Exercise requirements: Retype the source text in every row below character for character, omitting the pictures.

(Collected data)

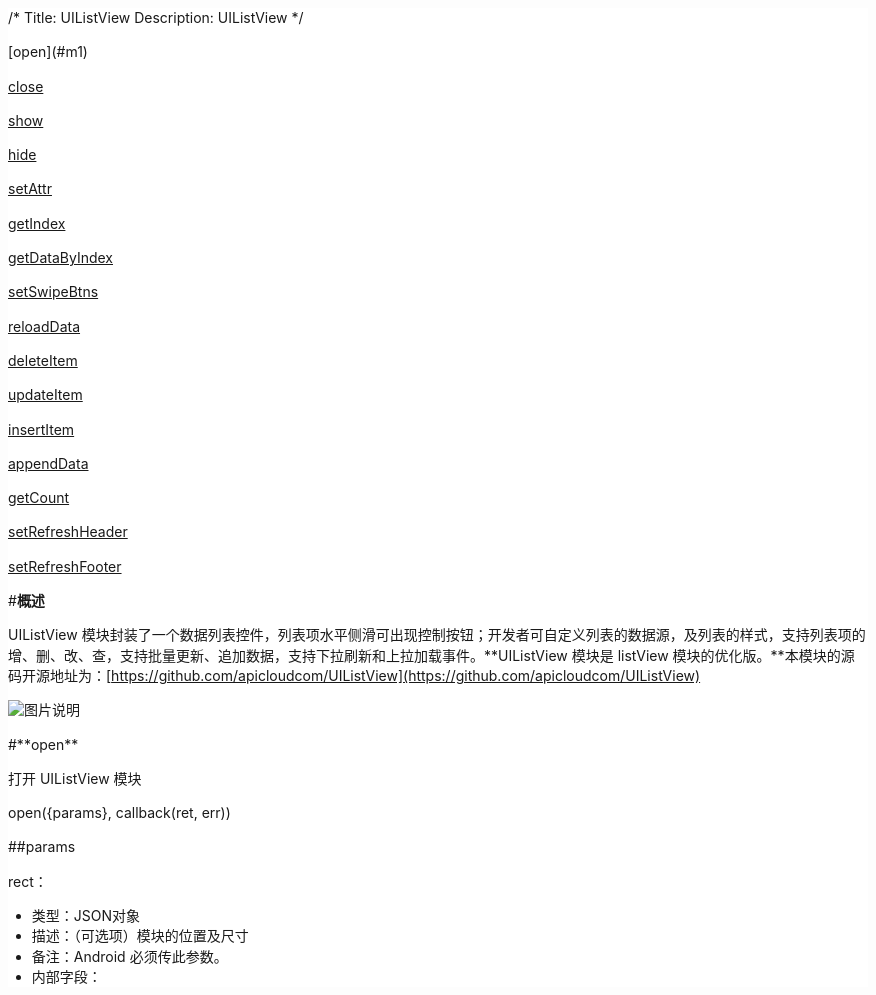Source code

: /*
Title: UIListView
Description: UIListView
*/
<div class="outline">
[open](#m1)

[close](#m6)

[show](#m15)

[hide](#m14)

[setAttr](#m2)

[getIndex](#m3)

[getDataByIndex](#m4)

[setSwipeBtns](#m5)

[reloadData](#m7)
 
[deleteItem](#m8)
 
[updateItem](#m9)

[insertItem](#m10)
 
[appendData](#m11)

[getCount](#m16)
 
[setRefreshHeader](#m12)
 
[setRefreshFooter](#m13)
</div>

#**概述**

UIListView 模块封装了一个数据列表控件，列表项水平侧滑可出现控制按钮；开发者可自定义列表的数据源，及列表的样式，支持列表项的增、删、改、查，支持批量更新、追加数据，支持下拉刷新和上拉加载事件。**UIListView 模块是 listView 模块的优化版。**本模块的源码开源地址为：[https://github.com/apicloudcom/UIListView](https://github.com/apicloudcom/UIListView)

![图片说明](http://docs.apicloud.com/img/docImage/listView.jpg)

<div id="m1"></div>
#**open**

打开 UIListView 模块

open({params}, callback(ret, err))

##params

rect：

- 类型：JSON对象
- 描述：（可选项）模块的位置及尺寸
- 备注：Android 必须传此参数。
- 内部字段：
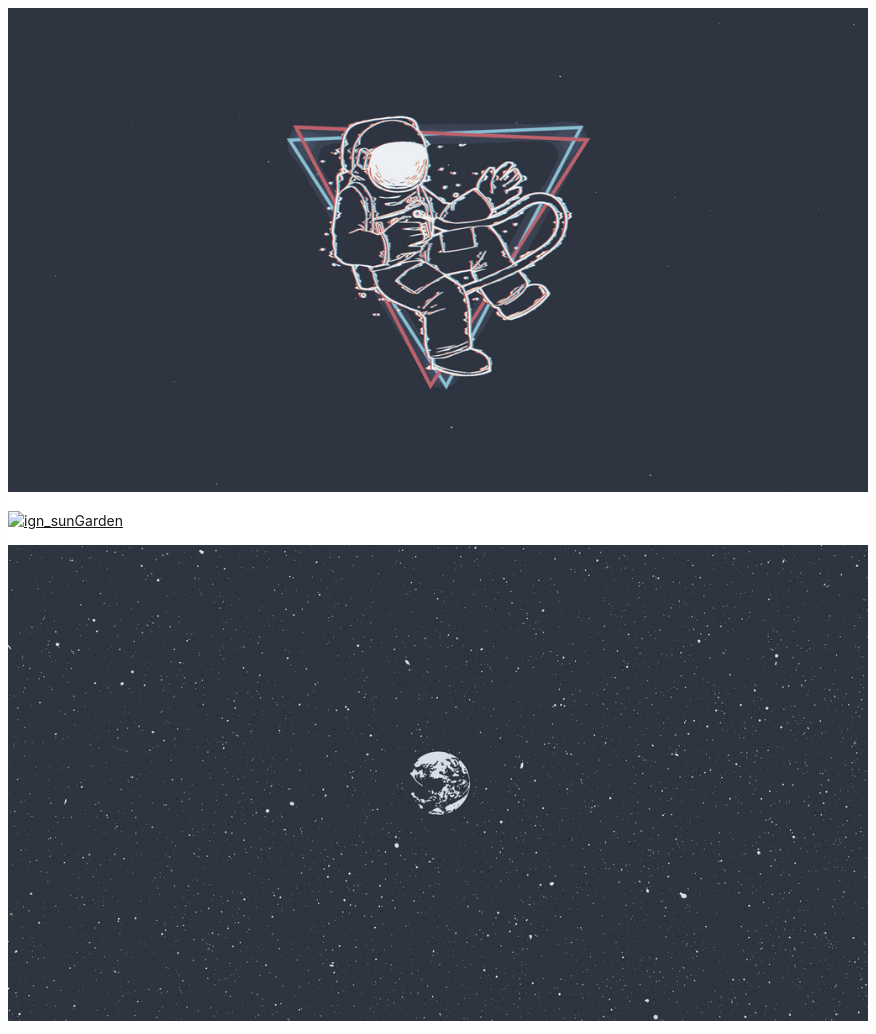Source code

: <a href="5b9429b62b3a4f7266cb7d1d9c952470.jpg"><img alt="5b9429b62b3a4f7266cb7d1d9c952470" src="5b9429b62b3a4f7266cb7d1d9c952470.jpg"></a>

<a href="ign_sunGarden.png"><img alt="ign_sunGarden" src="ign_sunGarden.png"></a>

<a href="earth-in-space.png"><img alt="earth-in-space" src="earth-in-space.png"></a>
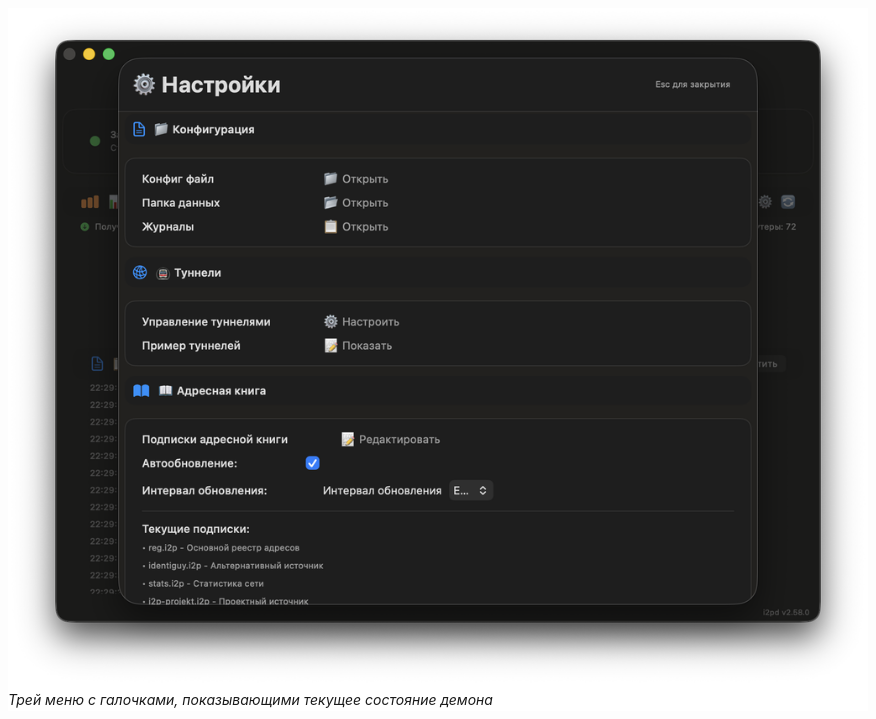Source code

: ![I2P GUI Трей меню](screenshots/screenshot4_ru.png)
*Трей меню с галочками, показывающими текущее состояние демона*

Your response:
Source code

: /*
Title: UIListView
Description: UIListView
*/
<div class="outline">
[open](#m1)

[close](#m6)

[show](#m15)

[hide](#m14)

[setAttr](#m2)

[getIndex](#m3)

[getDataByIndex](#m4)

[setSwipeBtns](#m5)

[reloadData](#m7)
 
[deleteItem](#m8)
 
[updateItem](#m9)

[insertItem](#m10)
 
[appendData](#m11)

[getCount](#m16)
 
[setRefreshHeader](#m12)
 
[setRefreshFooter](#m13)
</div>

#**概述**

UIListView 模块封装了一个数据列表控件，列表项水平侧滑可出现控制按钮；开发者可自定义列表的数据源，及列表的样式，支持列表项的增、删、改、查，支持批量更新、追加数据，支持下拉刷新和上拉加载事件。**UIListView 模块是 listView 模块的优化版。**本模块的源码开源地址为：[https://github.com/apicloudcom/UIListView](https://github.com/apicloudcom/UIListView)

![图片说明](http://docs.apicloud.com/img/docImage/listView.jpg)

<div id="m1"></div>
#**open**

打开 UIListView 模块

open({params}, callback(ret, err))

##params

rect：

- 类型：JSON对象
- 描述：（可选项）模块的位置及尺寸
- 备注：Android 必须传此参数。
- 内部字段：
Source code

: <a href="5b9429b62b3a4f7266cb7d1d9c952470.jpg"><img alt="5b9429b62b3a4f7266cb7d1d9c952470" src="5b9429b62b3a4f7266cb7d1d9c952470.jpg"></a>

<a href="ign_sunGarden.png"><img alt="ign_sunGarden" src="ign_sunGarden.png"></a>

<a href="earth-in-space.png"><img alt="earth-in-space" src="earth-in-space.png"></a>
Source code

: ![I2P GUI Трей меню](screenshots/screenshot4_ru.png)
*Трей меню с галочками, показывающими текущее состояние демона*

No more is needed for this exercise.